* Texto de estudio

>>>>>

Performance Attribution

Factor-Based Analysis

class PerformanceAttribution:
    def __init__(self):
        self.factor_exposures = {}
        self.attribution_results = {}
        
    def calculate_factor_exposures(self, returns, factor_returns):
        """Calcular exposiciones a factores"""
        from sklearn.linear_model import LinearRegression
        
        # Align data
        aligned_data = pd.concat([returns, factor_returns], axis=1).dropna()
        
        if len(aligned_data) < 30:  # Minimum observations
            return None
        
        y = aligned_data.iloc[:, 0].values  # Strategy returns
        X = aligned_data.iloc[:, 1:].values  # Factor returns
        
        # Regression
        reg = LinearRegression().fit(X, y)
        
        exposures = dict(zip(factor_returns.columns, reg.coef_))
        alpha = reg.intercept_
        r_squared = reg.score(X, y)
        
        return {
            'factor_exposures': exposures,
            'alpha': alpha,
            'r_squared': r_squared,
            'residual_volatility': np.std(y - reg.predict(X))
        }
    
    def decompose_returns(self, strategy_returns, factor_returns, factor_exposures):
        """Descomponer returns en factores + alpha"""
        decomposition = pd.DataFrame(index=strategy_returns.index)
        
        # Factor contributions
        for factor, exposure in factor_exposures['factor_exposures'].items():
            if factor in factor_returns.columns:
                decomposition[f'{factor}_contribution'] = (
                    factor_returns[factor] * exposure
                )
        
        # Total factor return
        decomposition['total_factor_return'] = decomposition.sum(axis=1)
        
        # Alpha
        decomposition['alpha'] = factor_exposures['alpha']
        
        # Residual (unexplained)
        decomposition['residual'] = (
            strategy_returns - 
            decomposition['total_factor_return'] - 
            decomposition['alpha']
        )
        
        return decomposition

Este framework de análisis cuantitativo avanzado permite identificar oportunidades de short selling con mayor precisión y gestionar el riesgo de manera más sofisticada.

<<<<<

* Datos proporcionados

>>>>>

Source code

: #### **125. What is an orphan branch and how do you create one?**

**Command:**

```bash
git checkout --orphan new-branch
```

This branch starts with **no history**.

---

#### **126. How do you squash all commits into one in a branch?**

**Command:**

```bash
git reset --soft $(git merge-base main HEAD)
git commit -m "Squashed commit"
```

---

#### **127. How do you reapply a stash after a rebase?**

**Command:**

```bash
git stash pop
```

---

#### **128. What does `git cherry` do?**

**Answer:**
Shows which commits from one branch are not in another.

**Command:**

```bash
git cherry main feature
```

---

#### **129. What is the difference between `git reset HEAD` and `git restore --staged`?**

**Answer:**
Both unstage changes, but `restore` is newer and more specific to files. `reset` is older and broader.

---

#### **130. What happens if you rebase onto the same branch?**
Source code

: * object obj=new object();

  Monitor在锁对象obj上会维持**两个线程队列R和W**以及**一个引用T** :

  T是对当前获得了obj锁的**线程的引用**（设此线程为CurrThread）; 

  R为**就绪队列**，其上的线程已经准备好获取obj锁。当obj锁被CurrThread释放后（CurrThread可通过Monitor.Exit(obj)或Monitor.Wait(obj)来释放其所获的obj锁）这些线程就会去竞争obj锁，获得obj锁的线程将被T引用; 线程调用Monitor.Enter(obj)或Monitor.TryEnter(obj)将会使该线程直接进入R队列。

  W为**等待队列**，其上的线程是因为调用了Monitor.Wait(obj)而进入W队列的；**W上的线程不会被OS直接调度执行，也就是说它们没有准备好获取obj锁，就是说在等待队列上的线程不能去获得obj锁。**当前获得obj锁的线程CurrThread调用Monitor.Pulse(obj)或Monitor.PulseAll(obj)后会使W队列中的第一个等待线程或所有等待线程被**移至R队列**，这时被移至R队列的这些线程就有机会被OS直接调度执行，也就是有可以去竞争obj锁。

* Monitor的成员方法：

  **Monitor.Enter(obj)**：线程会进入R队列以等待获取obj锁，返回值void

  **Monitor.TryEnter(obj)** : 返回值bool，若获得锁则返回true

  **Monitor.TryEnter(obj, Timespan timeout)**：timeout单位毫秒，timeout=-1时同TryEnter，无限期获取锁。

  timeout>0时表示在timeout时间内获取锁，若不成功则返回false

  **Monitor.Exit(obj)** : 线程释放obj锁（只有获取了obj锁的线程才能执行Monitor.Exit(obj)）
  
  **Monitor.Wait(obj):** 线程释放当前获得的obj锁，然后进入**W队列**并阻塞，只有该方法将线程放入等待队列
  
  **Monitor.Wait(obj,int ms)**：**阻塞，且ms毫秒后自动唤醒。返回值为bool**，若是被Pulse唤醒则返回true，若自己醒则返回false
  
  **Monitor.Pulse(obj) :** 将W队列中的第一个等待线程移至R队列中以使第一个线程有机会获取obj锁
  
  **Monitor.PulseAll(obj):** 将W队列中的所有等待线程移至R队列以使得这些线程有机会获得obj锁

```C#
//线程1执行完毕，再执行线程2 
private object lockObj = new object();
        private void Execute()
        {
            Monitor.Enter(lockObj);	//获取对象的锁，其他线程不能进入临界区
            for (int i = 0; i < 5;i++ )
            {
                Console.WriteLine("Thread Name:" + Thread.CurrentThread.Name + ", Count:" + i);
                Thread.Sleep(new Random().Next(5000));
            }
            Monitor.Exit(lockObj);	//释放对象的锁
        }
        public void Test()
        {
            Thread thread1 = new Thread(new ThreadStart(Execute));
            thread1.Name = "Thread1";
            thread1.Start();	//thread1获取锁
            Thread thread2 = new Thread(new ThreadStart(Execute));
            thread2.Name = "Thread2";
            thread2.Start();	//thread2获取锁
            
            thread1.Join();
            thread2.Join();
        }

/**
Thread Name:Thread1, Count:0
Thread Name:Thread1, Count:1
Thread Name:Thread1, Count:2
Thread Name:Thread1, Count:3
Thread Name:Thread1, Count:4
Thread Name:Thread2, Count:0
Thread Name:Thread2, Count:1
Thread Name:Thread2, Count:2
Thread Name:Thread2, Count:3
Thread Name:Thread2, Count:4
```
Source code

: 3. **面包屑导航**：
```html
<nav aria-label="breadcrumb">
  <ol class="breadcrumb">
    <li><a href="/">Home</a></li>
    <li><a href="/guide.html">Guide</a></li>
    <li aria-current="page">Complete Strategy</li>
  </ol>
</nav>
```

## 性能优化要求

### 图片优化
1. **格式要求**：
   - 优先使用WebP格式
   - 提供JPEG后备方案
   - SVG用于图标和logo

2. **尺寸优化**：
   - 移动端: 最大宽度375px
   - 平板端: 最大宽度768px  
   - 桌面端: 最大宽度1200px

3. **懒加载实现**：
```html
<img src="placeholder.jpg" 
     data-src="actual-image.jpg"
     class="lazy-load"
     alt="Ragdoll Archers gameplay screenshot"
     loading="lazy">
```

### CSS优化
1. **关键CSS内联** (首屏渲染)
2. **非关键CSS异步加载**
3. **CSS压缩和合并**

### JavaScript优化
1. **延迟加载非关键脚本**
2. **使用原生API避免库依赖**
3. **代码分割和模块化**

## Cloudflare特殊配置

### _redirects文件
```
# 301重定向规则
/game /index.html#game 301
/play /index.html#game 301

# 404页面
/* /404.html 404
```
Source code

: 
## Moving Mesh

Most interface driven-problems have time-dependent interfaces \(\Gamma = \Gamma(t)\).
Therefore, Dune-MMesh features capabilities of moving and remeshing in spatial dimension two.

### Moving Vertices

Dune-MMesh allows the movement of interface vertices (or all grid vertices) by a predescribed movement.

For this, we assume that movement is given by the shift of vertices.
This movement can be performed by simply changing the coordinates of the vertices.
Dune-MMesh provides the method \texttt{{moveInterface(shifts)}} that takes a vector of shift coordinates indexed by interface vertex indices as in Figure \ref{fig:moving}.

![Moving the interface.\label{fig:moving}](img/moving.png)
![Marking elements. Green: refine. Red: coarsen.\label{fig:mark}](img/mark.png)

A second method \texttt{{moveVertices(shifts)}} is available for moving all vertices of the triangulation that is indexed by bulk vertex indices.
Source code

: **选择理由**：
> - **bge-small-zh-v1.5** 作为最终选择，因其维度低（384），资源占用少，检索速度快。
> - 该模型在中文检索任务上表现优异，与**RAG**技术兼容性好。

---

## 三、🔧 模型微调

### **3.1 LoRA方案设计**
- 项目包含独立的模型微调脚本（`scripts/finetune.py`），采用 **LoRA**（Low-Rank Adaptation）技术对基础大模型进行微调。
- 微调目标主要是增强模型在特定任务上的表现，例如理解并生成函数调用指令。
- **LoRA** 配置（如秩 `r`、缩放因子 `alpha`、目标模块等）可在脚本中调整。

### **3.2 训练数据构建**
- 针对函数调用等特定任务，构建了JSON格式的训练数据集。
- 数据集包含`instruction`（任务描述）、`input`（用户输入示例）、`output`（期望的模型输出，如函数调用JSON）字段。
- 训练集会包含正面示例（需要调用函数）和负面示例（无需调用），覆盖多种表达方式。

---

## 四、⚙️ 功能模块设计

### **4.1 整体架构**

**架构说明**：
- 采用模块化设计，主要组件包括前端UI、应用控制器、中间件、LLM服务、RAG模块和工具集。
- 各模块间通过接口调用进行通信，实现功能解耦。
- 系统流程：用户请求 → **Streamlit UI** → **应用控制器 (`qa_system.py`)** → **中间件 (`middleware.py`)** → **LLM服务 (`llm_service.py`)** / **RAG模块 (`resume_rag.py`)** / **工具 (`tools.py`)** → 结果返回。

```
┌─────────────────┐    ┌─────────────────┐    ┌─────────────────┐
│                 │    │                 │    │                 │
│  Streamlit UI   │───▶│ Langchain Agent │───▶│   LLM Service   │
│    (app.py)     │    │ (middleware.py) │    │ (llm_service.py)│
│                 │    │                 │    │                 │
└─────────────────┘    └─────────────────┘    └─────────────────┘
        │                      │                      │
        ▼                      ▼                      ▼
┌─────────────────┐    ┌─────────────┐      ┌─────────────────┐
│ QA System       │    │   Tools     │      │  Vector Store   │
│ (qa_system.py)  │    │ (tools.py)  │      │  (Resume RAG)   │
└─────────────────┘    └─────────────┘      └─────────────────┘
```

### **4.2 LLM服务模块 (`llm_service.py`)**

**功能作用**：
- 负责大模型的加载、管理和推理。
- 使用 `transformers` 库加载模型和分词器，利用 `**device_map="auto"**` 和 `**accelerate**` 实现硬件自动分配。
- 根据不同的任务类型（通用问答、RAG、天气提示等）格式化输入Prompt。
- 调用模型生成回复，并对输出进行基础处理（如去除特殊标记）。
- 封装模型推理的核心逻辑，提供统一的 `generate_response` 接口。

<<<<<

* Qué hay que hacer
1. Responde estas preguntas según el texto sobre atribución de rendimiento:
(a) ¿Por debajo de cuántas observaciones alineadas devuelve None el método calculate_factor_exposures?
(b) ¿Qué clase de sklearn se usa para la regresión?
(c) Según la frase final, ¿qué oportunidades permite identificar el framework?
2. Copia literalmente del texto sobre atribución de rendimiento el fragmento que va desde "# Factor contributions" hasta "# Residual (unexplained)".

* Resultados por tarea
1.
(a) 30.
(b) LinearRegression.
(c) Oportunidades de short selling.

2.
# Factor contributions
        for factor, exposure in factor_exposures['factor_exposures'].items():
            if factor in factor_returns.columns:
                decomposition[f'{factor}_contribution'] = (
                    factor_returns[factor] * exposure
                )
        
        # Total factor return
        decomposition['total_factor_return'] = decomposition.sum(axis=1)
        
        # Alpha
        decomposition['alpha'] = factor_exposures['alpha']
        
        # Residual (unexplained)